Ha iniziato a saltare, forse per gioco, sulla cupola del lucernario del parcheggio esterno di Etnapolis, sul tetto del centro commerciale di Belpasso, a Catania, quando, attorno alle 19.30 di ieri sera, il lucernario si è rotto e lui “è caduto in mezzo alla scala a chiocciola sottostante“, interna all’edificio. “C’erano molte chiazze di sangue, è stata una brutta scena da vedere“. A raccontare la dinamica che ha causato la morte, avvenuta in ospedale questa mattina, di un ragazzo di 16 anni è un suo coetaneo che, come tanti altri, stava trascorrendo il sabato sera in quel luogo di ritrovo.
“Lo conoscevo, anche se non eravamo proprio amici“, spiega. Nei momenti successivi alla caduta, insieme ai soccorsi sono arrivati anche i parenti del ragazzo. “I suoi amici stavano ai piedi della scala a chiocciola, piangevano – racconta scosso il giovane testimone – nel piazzale, più in là, c’era lo zio che urlava ai carabinieri, chiedeva di vederlo, voleva sapere se qualcuno lo avesse spinto, cose del genere, perché ancora non si era capito bene cosa fosse successo.
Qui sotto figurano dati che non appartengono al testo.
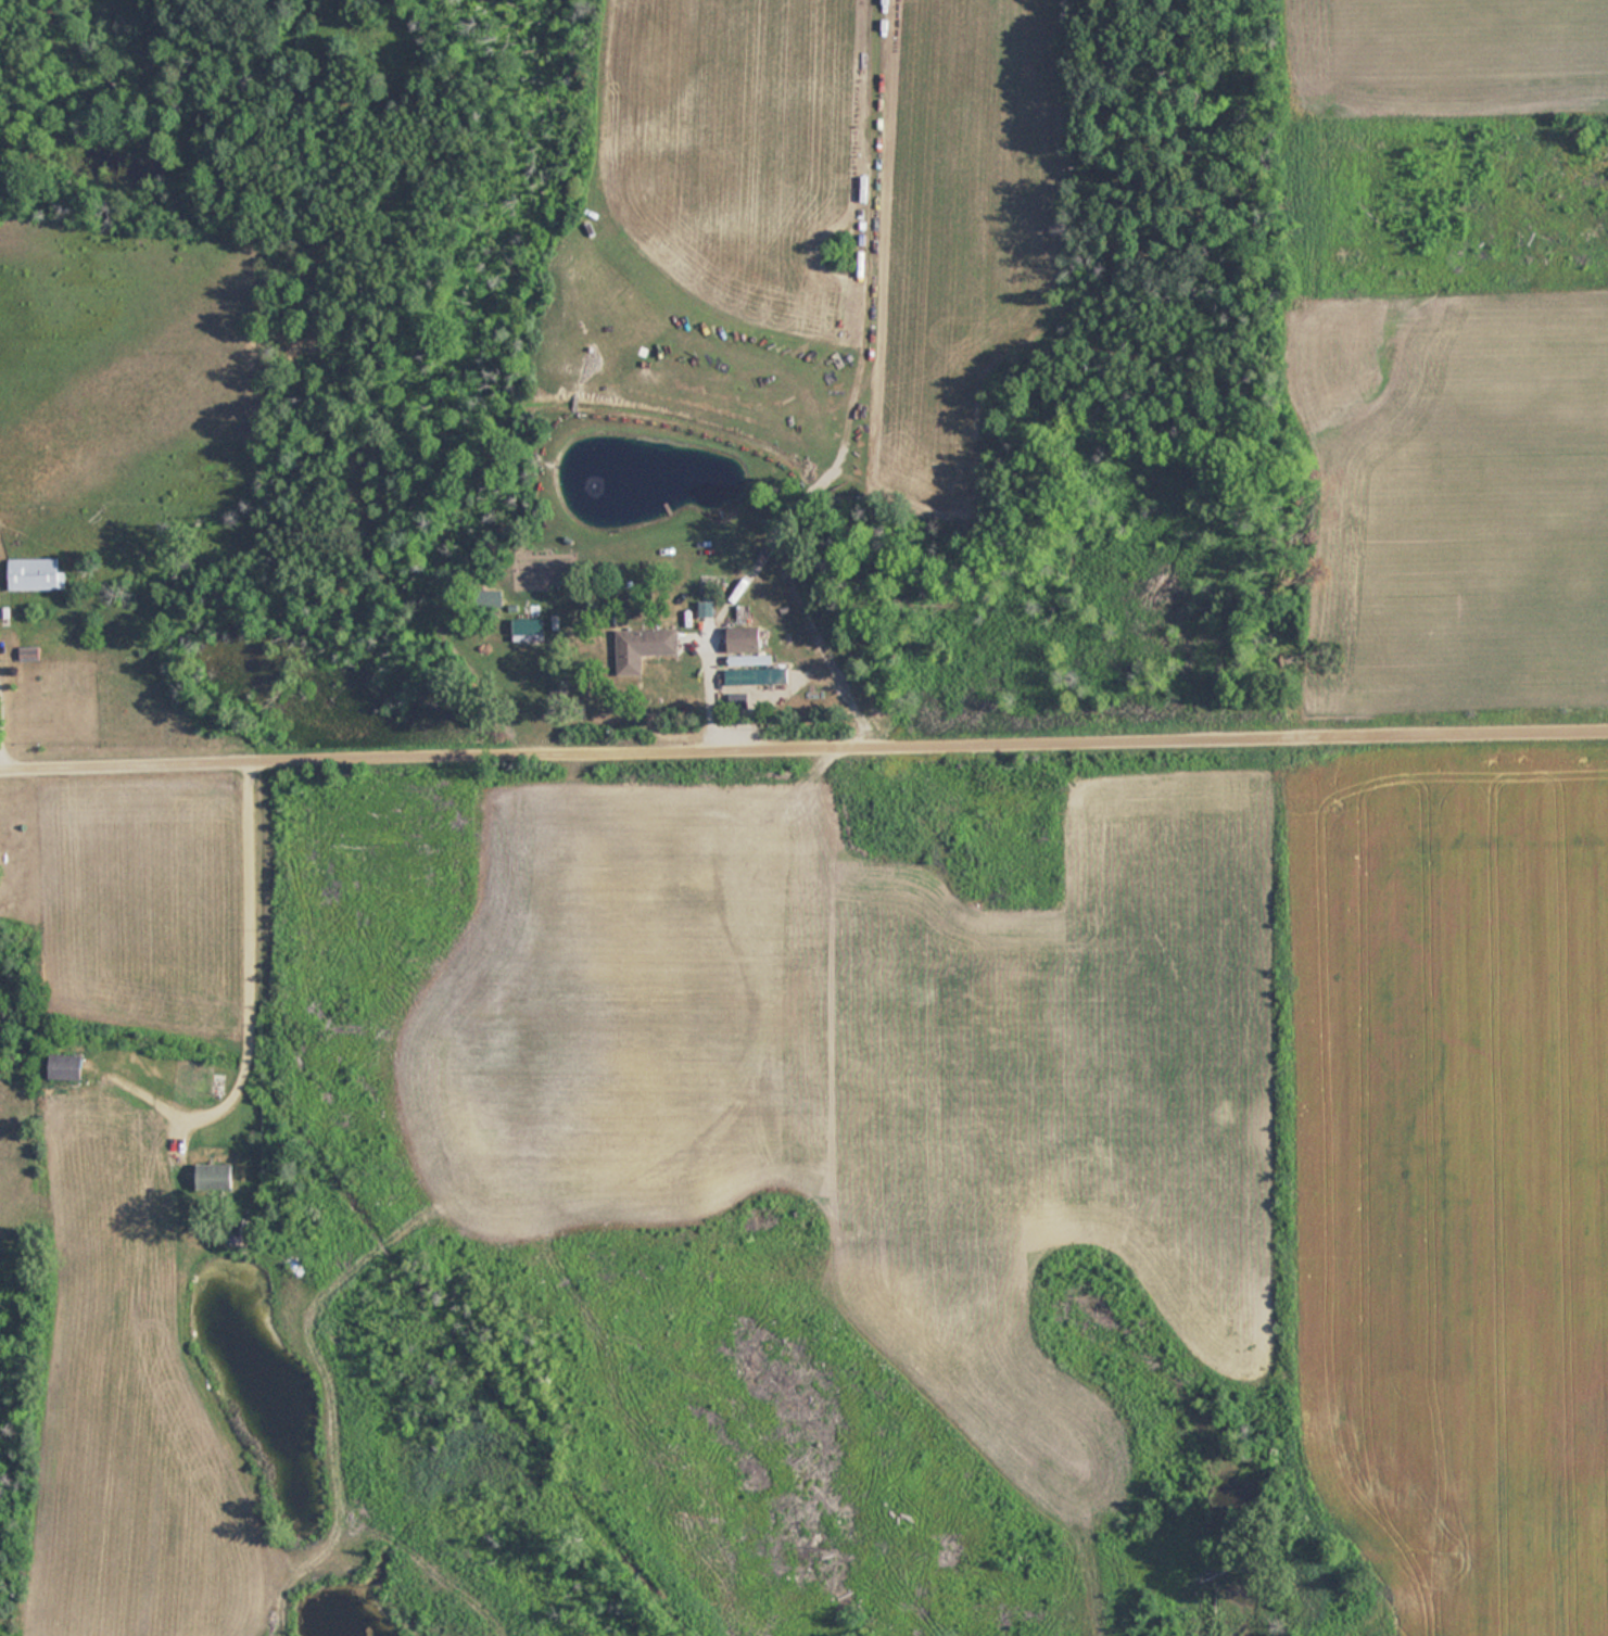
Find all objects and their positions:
building: (36, 574)
building: (493, 598)
building: (642, 647)
road: (803, 751)
road: (1, 752)
road: (242, 994)
building: (67, 1067)
building: (215, 1177)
I genitori e la famiglia stavano davanti al fast food, più giù: anche loro urlavano, mi hanno detto“.
Il racconto sembra avvalorare l’ipotesi dell’incidente, privilegiata al momento dalla procura di Catania. È stato comunque aperto un fascicolo per omicidio colposo, un atto dovuto per poter fare gli accertamenti necessari e verificare anche eventuali violazioni nel rispetto delle norme di sicurezza da parte della gestione del centro commerciale.